VENEZIA 2017 | Da Virzì a Riso, i temi scottanti che i registi non vogliono toccare

Lido di Venezia – Il cinema racconta storie e le storie raccontano la vita, le vite, con tutti i dolori e le difficoltà che spesso l’accompagnano, non stupisce quindi che in un film anche temi come l’eutanasia, l’utero in affitto e le adozioni omosessuali finiscano per diventare arte degna di una mostra internazionale come la Biennale di Venezia. In particolare in questa edizione del concorso ufficiale sono due i registi, due italiani, che hanno avuto il coraggio, ma anche un po’ la furbizia, di coniugare in arte temi umanamente e socialmente molto attuali e molto sentiti. Sono Paolo Virzì, veterano del cinema italiano e ormai anche internazionale, che ha diretto Helen Mirren e Donald Sutherland in The Leisure Seeker, e il giovanissimo Sebastiano Riso regista di Una famiglia in cui Micaela Ramazzotti e Patrick Bruel sono i protagonisti.

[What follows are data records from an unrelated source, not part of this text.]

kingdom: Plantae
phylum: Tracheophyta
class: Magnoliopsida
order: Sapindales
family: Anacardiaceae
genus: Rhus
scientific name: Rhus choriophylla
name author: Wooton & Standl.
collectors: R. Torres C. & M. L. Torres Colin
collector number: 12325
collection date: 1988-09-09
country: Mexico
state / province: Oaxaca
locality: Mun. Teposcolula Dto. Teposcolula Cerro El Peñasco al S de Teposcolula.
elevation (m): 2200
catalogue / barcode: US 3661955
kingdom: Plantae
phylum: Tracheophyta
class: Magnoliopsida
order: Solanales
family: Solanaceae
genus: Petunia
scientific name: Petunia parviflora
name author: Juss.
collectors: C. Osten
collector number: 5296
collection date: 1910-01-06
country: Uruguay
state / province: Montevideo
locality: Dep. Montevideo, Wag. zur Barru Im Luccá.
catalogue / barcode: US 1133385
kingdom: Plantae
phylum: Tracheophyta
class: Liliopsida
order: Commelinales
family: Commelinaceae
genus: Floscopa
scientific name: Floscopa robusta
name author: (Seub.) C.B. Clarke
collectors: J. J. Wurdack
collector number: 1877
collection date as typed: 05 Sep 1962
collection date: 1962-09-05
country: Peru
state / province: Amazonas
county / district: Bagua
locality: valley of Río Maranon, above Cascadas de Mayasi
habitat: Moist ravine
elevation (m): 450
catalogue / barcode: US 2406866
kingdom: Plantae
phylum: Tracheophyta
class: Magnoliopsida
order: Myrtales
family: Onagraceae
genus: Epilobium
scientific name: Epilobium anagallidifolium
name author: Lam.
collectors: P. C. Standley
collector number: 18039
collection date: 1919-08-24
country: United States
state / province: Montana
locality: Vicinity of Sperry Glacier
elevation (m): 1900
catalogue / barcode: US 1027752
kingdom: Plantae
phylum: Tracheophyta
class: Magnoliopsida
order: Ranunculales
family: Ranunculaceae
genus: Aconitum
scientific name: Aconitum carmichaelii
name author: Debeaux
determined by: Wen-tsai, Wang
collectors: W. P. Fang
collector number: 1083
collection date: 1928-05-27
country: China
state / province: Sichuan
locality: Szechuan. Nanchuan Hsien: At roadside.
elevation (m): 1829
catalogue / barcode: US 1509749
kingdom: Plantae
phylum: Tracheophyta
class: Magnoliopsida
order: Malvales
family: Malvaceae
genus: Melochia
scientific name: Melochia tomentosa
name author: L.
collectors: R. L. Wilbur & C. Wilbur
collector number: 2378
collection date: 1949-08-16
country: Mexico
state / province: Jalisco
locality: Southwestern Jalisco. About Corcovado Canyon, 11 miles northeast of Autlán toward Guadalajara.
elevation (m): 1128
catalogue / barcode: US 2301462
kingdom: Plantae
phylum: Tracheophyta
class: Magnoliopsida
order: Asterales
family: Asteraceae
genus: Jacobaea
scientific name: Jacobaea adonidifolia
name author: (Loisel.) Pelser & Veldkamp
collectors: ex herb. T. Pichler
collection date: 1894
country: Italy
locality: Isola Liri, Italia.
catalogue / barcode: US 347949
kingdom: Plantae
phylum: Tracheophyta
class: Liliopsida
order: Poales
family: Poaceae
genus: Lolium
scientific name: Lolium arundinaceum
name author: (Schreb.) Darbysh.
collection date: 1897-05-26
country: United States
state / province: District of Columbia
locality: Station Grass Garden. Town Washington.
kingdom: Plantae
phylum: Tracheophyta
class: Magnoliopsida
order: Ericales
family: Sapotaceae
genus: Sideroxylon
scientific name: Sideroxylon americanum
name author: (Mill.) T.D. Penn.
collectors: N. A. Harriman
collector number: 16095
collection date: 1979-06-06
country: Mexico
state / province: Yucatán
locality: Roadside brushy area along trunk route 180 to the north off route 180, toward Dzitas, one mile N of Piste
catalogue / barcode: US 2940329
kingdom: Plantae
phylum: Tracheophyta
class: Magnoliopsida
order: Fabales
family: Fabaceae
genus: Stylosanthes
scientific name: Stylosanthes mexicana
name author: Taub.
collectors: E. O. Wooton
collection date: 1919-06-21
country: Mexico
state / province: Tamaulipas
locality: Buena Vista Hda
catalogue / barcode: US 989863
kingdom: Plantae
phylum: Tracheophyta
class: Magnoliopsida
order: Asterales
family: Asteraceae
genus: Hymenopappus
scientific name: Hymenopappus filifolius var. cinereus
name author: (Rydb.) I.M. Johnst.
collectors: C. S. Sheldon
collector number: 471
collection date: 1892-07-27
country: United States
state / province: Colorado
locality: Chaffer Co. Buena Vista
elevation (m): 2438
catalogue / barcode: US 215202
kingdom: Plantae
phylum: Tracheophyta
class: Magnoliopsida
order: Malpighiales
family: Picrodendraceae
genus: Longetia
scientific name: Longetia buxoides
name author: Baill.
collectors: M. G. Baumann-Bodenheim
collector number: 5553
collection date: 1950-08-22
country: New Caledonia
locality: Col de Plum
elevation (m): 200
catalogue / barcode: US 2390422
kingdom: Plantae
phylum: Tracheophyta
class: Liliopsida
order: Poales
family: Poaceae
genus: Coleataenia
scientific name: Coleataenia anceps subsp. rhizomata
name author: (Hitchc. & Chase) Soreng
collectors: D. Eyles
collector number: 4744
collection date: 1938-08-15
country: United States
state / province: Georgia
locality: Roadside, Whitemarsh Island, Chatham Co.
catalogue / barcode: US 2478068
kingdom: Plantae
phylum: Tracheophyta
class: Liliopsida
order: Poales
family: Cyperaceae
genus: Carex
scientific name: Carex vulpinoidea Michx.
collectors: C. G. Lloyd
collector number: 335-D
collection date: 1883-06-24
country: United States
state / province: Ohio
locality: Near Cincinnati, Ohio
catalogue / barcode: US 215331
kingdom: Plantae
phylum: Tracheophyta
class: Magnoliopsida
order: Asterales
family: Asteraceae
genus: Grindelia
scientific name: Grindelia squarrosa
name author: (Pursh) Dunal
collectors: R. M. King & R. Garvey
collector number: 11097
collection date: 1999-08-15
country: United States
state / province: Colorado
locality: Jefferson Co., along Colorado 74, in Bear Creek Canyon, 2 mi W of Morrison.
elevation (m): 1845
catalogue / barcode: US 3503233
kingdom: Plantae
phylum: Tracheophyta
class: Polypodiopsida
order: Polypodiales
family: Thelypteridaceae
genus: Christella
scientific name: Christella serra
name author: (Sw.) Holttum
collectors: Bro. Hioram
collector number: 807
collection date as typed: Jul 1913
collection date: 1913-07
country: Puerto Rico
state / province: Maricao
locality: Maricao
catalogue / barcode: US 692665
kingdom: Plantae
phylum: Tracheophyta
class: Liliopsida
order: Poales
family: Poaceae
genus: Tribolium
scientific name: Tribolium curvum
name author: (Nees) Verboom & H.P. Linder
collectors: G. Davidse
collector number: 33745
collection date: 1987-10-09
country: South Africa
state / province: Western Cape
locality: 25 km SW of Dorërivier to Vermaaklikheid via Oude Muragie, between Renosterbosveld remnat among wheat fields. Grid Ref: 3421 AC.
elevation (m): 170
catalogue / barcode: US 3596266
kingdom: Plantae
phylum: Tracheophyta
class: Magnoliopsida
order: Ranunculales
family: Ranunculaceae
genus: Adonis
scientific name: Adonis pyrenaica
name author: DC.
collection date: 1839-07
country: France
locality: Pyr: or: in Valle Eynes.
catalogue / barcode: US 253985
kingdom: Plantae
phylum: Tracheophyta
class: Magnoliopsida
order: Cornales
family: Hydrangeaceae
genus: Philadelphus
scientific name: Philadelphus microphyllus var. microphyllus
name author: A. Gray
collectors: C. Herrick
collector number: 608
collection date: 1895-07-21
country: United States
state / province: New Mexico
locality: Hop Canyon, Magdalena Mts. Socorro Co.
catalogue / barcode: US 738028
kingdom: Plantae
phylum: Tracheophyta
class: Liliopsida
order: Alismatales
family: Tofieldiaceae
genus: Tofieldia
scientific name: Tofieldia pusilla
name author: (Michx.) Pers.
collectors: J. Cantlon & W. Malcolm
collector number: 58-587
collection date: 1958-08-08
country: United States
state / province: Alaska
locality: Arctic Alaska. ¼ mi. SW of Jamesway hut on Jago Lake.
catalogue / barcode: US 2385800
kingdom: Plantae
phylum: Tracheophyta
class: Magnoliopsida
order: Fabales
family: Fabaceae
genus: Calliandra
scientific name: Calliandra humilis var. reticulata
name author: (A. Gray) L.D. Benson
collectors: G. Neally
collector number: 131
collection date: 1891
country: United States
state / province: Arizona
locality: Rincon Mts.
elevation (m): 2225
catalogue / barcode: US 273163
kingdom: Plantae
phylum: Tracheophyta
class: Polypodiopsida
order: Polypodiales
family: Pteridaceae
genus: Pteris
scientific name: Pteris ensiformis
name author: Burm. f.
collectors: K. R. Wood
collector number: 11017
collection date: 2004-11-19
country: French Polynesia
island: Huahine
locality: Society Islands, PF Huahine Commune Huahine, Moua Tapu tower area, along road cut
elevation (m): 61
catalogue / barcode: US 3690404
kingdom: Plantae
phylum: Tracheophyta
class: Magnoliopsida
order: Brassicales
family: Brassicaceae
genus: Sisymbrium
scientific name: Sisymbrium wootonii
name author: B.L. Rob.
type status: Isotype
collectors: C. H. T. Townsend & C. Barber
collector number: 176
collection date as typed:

Entrambi i registi hanno affermato in conferenza stampa di non aver voluto girare il proprio film con l’intento di trattare questi temi. Anzi con The Leisure Seeker Paolo Virzì confeziona un racconto dolcissimo sull’ultimo viaggio di un’anziana splendida coppia di coniugi gravemente malati ma dice non aver avuto alcun intento ideologico rispetto al tema dell’eutanasia. Tuttavia il regista e cosceneggiatore si assicura che la storia rispetti i criteri del testamento biologico. Una piccola astuzia che sostiene un pensiero molto più preciso di quanto il direttore abbia detto.
Anche Sebastiano Riso arriva a Venezia 74 con un film che narra la storia di una coppia tormentata e invischiata in un rapporto morboso e logorante soprattutto per lei. In Una famiglia Maria (Micaela Ramazzotti) e Vincent (Patrck Bruel) vivono una grande intesa sessuale e hanno trovato una fonte di reddito dai risvolti terribilmente devastanti: concepiscono bambini da vendere a coppie in cerca di figli da adottare. Nonostante quindi tutto ruoti intorno al tema dell’utero in affitto, Riso ci tiene a sottolineare che il suo film è fondato soprattutto sul discorso del rapporto di coppia e su quanto sia difficile oggi in Italia essere genitore e crescere un figlio.
Eppure il film riesce a prendere davvero avvio solo quando il racconto si sposta dall’angosciante e a tratti noiosa descrizione del violento rapporto che lega Maria e Vincent alle più difficili e impegnative dinamiche che scaturiscono dal tema delle adozioni illegali. Infatti solo quando una coppia di omosessuali invade e spezza il claustrofobico microcosmo in cui Vincent tiene Maria quasi come una schiava, il film comincia a prendere una direzione più decisa e diventa estremamente più coinvolgente.
I pregi di Una famiglia, le interessanti inquadrature, la fotografia che rispecchia in modo perfetto il penoso stato d’animo della protagonista, madre privata delle proprie creature e di ogni speranza di amare un figlio, si perdono purtroppo dietro questo tentativo di spostare l’attenzione da temi controversi e attuali alla più consueta storia di un dramma di coppia. Tuttavia quando nella seconda parte del film entrano in scena nuove interessanti figure, come la coppia di omosessuali che desiderano adottare il bambino di Vincent e Maria, avvalendosi del contributo di interpreti quali Ennio Fantastichini oltre a Pippo Delbono, Matilda De Angelis e Fortunato Cerlino, il racconto si trasforma, diventa più dinamico e certamente più stimolante.